AlexForth is a 16bit FORTH, each stack cell is 16-bits wide (2 bytes). As such, !
and @
will store and fetch a 16 bits value to and from memory.
Sometimes we will also need to work with single byte values, so there are two equivalent commands, C!
and C@
to store and fetch a byte to/from memory.
! ( value ADDR -- )
!
takes two arguments from the stack: A 16-bits value, and an address. It then stores the value at the specified address. In 6809 assembly it can be done like this:
defword "STORE","!",
; ! ( value ADDR -- )
; Stores value at ADDR
PULU X
PULU D
STD ,X
NEXT
The 1 byte equivalent, C!
is as simple:
defword "CSTORE","C!",
; C! ( byte ADDR -- )
; Stores value at ADDR
PULU X
PULU D ; we pull 2 bytes (1 cell)
STB ,X ; but only store B (1 byte)
NEXT
@ ( ADDR -- value )
@
takes only an address from the stack, and returns the 16-bit value at that address. It can be implemented like that:
defword "FETCH","@",
; @ ( ADDR -- value )
; We read the data at the address on the
; stack and put the value on the stack
; load addr on ToS into X
PULU X
; Read data at ,X and save on ToS
LDD ,X
PSHU D
NEXT
Similarly, C@
:
defword "CFETCH","C@",
; C@ ( ADDR -- byte )
; We read 1 byte at the address on the
; stack and put the value on the stack
; load addr on ToS into X
PULU X
; Read data at ,X and save on ToS
LDA #0
LDB ,X
PSHU D
NEXT
In this entry, we focused on automating the generation of headers for our FORTH words using a Python script to preprocess the source file and convert macros into headers, which should saves us time and reduces the risk of mistakes.

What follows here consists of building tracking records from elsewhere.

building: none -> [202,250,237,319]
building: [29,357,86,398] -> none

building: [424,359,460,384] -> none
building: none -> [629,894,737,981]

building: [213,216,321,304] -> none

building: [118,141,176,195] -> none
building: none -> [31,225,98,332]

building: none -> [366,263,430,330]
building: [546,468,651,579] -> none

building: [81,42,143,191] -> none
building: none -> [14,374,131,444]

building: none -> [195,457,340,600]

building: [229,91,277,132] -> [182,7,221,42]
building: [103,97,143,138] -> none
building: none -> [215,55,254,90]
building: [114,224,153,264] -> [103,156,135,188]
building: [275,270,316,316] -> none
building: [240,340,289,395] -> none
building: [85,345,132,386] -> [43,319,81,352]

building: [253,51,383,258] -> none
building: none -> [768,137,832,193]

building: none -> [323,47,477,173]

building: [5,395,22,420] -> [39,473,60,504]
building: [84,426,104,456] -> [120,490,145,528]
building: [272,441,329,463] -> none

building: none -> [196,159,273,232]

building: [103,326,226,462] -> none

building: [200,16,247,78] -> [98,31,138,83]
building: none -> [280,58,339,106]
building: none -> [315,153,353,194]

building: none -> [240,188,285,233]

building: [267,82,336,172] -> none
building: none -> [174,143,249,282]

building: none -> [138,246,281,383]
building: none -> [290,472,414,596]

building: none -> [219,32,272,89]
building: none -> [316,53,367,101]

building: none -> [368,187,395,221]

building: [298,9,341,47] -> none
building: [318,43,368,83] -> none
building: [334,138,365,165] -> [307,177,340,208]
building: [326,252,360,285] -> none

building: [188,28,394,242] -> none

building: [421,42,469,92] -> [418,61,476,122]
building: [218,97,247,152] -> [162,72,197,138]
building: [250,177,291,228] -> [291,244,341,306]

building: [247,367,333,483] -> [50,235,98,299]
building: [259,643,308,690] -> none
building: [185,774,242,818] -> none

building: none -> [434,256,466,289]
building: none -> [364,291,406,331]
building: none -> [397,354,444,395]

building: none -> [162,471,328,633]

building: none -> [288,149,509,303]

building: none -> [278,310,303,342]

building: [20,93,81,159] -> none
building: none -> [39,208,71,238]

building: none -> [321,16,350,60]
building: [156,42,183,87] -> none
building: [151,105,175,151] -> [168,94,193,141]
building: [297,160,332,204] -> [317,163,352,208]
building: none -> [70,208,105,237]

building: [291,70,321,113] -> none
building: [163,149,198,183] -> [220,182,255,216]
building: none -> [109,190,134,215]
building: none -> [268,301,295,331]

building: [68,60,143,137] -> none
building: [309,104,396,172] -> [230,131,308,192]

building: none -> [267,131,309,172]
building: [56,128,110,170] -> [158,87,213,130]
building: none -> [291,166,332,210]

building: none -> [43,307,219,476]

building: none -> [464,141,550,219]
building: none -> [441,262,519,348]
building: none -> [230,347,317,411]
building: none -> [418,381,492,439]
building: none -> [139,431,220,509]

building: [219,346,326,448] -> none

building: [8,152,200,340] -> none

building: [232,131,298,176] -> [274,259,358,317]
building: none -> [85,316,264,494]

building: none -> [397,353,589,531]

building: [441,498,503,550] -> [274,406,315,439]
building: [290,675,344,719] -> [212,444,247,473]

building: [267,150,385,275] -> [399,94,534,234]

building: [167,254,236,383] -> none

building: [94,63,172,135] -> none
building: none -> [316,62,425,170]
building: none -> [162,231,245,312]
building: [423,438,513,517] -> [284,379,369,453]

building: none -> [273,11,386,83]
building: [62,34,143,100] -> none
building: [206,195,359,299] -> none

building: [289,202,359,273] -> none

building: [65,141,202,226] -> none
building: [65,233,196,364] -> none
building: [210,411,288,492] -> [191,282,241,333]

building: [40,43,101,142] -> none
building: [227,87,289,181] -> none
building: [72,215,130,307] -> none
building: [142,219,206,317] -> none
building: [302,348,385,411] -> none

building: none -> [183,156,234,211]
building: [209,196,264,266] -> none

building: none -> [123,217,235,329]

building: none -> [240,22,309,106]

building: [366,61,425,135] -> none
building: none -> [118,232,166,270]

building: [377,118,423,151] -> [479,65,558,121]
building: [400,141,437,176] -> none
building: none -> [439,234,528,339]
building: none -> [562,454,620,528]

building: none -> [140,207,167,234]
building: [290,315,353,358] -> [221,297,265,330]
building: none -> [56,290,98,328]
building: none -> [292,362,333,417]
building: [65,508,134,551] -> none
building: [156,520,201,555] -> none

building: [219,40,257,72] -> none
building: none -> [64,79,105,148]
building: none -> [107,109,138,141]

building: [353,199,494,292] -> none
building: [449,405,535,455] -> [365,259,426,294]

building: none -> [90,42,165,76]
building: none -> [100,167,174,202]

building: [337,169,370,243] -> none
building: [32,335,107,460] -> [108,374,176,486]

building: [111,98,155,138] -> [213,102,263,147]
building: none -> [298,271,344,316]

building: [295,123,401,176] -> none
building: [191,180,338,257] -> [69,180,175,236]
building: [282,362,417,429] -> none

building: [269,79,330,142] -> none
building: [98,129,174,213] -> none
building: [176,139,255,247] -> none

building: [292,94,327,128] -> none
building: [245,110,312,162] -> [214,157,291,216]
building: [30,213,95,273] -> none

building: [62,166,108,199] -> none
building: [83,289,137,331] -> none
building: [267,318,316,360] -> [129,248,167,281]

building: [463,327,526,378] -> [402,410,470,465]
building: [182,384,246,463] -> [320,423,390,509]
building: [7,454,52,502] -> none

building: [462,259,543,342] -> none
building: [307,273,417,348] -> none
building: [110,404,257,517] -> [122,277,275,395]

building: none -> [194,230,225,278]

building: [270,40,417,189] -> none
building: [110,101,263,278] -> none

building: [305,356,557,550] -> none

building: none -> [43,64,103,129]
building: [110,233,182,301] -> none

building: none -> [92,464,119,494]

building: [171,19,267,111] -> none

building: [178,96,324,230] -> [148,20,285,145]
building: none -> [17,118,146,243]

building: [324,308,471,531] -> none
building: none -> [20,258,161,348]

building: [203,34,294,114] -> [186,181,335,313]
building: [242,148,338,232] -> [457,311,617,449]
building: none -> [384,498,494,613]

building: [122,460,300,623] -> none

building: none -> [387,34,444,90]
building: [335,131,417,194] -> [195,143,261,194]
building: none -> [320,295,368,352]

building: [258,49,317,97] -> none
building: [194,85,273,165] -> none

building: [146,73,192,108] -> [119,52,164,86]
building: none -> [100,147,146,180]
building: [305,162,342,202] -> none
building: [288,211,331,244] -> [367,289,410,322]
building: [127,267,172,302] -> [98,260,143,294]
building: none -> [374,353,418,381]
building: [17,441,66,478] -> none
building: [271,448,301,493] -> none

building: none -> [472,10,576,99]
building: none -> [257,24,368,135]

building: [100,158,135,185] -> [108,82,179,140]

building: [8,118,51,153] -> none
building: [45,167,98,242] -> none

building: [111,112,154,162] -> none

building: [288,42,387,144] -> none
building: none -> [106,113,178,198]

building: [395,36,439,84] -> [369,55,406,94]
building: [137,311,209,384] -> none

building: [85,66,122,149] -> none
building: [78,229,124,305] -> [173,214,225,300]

Additionally, we explored the concept of embedding arguments in word definitions. This allows us to store values inside word definitions and access them during execution. We introduced three internal words: LIT, JUMP, and 0BR. These words enable us to embed constants, reroute the FORTH thread, and perform conditional branching, respectively.
Lastly, we discussed basic memory manipulation words: !, @, C!, and C@. These words facilitate storing and fetching values from memory, both for 16-bit and single-byte operations.